WORK TO COMPLETE –
Restate the records underneath, keeping each one exactly the same.

[Stored data entries]
* * * * * * * * *

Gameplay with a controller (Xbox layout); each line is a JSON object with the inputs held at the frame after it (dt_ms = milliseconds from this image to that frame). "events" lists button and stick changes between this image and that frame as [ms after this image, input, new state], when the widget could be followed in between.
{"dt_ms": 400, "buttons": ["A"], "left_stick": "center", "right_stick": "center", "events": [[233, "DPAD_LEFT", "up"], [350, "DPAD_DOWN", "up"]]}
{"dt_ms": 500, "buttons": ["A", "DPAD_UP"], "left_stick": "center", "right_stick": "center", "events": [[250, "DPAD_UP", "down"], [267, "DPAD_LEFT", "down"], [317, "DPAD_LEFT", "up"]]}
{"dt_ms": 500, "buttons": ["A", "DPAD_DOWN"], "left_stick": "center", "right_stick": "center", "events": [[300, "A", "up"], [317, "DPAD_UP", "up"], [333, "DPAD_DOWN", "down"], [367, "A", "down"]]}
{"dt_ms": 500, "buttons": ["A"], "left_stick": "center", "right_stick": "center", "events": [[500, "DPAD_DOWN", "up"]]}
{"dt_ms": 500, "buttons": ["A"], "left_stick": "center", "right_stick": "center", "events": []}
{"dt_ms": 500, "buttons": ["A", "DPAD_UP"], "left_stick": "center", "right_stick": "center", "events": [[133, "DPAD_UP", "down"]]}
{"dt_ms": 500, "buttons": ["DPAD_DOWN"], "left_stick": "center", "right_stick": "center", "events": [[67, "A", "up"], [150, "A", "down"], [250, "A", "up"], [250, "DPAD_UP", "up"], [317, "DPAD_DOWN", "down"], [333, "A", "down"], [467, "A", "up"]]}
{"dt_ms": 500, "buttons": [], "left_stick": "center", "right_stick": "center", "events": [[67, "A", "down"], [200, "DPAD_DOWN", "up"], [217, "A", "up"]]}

* * * * * * * * *

EXERCISE RESULT –
Gameplay with a controller (Xbox layout); each line is a JSON object with the inputs held at the frame after it (dt_ms = milliseconds from this image to that frame). "events" lists button and stick changes between this image and that frame as [ms after this image, input, new state], when the widget could be followed in between.
{"dt_ms": 400, "buttons": ["A"], "left_stick": "center", "right_stick": "center", "events": [[233, "DPAD_LEFT", "up"], [350, "DPAD_DOWN", "up"]]}
{"dt_ms": 500, "buttons": ["A", "DPAD_UP"], "left_stick": "center", "right_stick": "center", "events": [[250, "DPAD_UP", "down"], [267, "DPAD_LEFT", "down"], [317, "DPAD_LEFT", "up"]]}
{"dt_ms": 500, "buttons": ["A", "DPAD_DOWN"], "left_stick": "center", "right_stick": "center", "events": [[300, "A", "up"], [317, "DPAD_UP", "up"], [333, "DPAD_DOWN", "down"], [367, "A", "down"]]}
{"dt_ms": 500, "buttons": ["A"], "left_stick": "center", "right_stick": "center", "events": [[500, "DPAD_DOWN", "up"]]}
{"dt_ms": 500, "buttons": ["A"], "left_stick": "center", "right_stick": "center", "events": []}
{"dt_ms": 500, "buttons": ["A", "DPAD_UP"], "left_stick": "center", "right_stick": "center", "events": [[133, "DPAD_UP", "down"]]}
{"dt_ms": 500, "buttons": ["DPAD_DOWN"], "left_stick": "center", "right_stick": "center", "events": [[67, "A", "up"], [150, "A", "down"], [250, "A", "up"], [250, "DPAD_UP", "up"], [317, "DPAD_DOWN", "down"], [333, "A", "down"], [467, "A", "up"]]}
{"dt_ms": 500, "buttons": [], "left_stick": "center", "right_stick": "center", "events": [[67, "A", "down"], [200, "DPAD_DOWN", "up"], [217, "A", "up"]]}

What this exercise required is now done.